----- Supplied entries -----

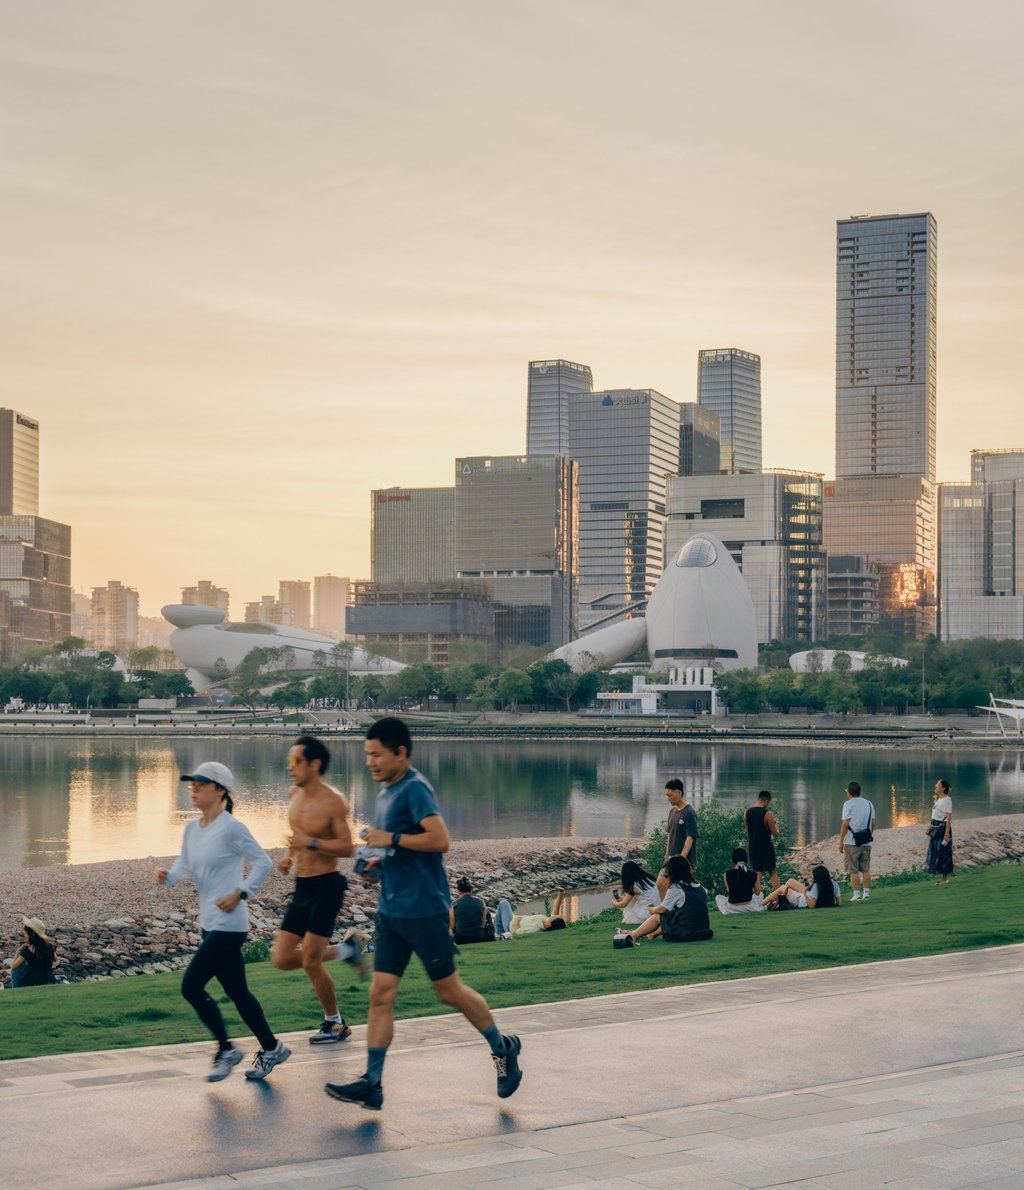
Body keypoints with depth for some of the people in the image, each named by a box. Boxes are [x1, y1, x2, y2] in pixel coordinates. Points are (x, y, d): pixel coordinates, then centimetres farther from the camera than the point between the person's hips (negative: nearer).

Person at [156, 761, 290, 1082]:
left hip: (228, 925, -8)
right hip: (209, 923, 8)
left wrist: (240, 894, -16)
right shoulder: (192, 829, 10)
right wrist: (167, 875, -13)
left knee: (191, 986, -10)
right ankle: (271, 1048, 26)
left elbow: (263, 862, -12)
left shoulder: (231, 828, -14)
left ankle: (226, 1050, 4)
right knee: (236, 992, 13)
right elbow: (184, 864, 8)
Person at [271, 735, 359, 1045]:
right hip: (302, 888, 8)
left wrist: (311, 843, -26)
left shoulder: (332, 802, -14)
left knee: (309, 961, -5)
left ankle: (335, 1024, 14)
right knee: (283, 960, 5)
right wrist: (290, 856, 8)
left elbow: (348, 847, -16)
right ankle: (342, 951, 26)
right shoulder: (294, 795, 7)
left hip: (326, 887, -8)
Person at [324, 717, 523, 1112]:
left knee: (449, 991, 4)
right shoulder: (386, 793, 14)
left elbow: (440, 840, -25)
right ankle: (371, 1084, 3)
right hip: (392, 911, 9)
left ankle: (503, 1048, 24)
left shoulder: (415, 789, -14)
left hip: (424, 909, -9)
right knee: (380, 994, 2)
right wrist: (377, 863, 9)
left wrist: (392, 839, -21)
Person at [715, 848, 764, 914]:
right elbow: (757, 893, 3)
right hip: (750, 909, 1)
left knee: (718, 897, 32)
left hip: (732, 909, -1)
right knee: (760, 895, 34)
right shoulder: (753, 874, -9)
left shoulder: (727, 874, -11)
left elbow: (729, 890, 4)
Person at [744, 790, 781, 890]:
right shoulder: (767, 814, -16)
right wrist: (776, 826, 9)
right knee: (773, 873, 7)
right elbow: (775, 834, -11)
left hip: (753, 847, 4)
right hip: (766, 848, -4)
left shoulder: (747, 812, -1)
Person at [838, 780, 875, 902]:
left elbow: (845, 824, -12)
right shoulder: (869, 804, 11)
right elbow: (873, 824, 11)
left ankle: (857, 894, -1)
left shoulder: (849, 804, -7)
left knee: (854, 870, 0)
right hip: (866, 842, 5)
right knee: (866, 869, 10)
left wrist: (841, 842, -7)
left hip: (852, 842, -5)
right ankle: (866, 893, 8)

-----
----- Supplied entries -----

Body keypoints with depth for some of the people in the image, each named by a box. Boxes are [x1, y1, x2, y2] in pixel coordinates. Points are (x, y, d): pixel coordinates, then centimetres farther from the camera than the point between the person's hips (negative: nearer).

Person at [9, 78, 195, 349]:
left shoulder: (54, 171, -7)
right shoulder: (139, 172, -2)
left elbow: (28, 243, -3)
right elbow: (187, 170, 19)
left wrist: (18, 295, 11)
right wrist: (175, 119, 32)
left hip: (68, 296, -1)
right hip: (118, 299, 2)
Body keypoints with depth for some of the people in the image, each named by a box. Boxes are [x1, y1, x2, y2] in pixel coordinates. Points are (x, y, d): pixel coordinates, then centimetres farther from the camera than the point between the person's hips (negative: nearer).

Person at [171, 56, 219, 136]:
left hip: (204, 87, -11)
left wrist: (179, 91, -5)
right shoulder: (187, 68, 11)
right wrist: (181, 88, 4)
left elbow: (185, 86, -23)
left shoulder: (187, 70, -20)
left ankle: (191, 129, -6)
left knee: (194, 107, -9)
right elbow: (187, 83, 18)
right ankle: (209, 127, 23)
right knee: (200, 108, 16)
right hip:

-----
----- Supplied entries -----

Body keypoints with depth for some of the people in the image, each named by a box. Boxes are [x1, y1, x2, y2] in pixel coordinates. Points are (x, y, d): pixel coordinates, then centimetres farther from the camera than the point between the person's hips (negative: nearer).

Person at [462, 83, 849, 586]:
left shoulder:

-----

Reproduce the lines unchanged, starting at the line that contains "right hip: (766, 848, -4)" and stopping after the line that contains "right ankle: (866, 893, 8)".

right hip: (766, 848, -4)
left shoulder: (747, 812, -1)
Person at [838, 780, 875, 902]:
left elbow: (845, 824, -12)
right shoulder: (869, 804, 11)
right elbow: (873, 824, 11)
left ankle: (857, 894, -1)
left shoulder: (849, 804, -7)
left knee: (854, 870, 0)
right hip: (866, 842, 5)
right knee: (866, 869, 10)
left wrist: (841, 842, -7)
left hip: (852, 842, -5)
right ankle: (866, 893, 8)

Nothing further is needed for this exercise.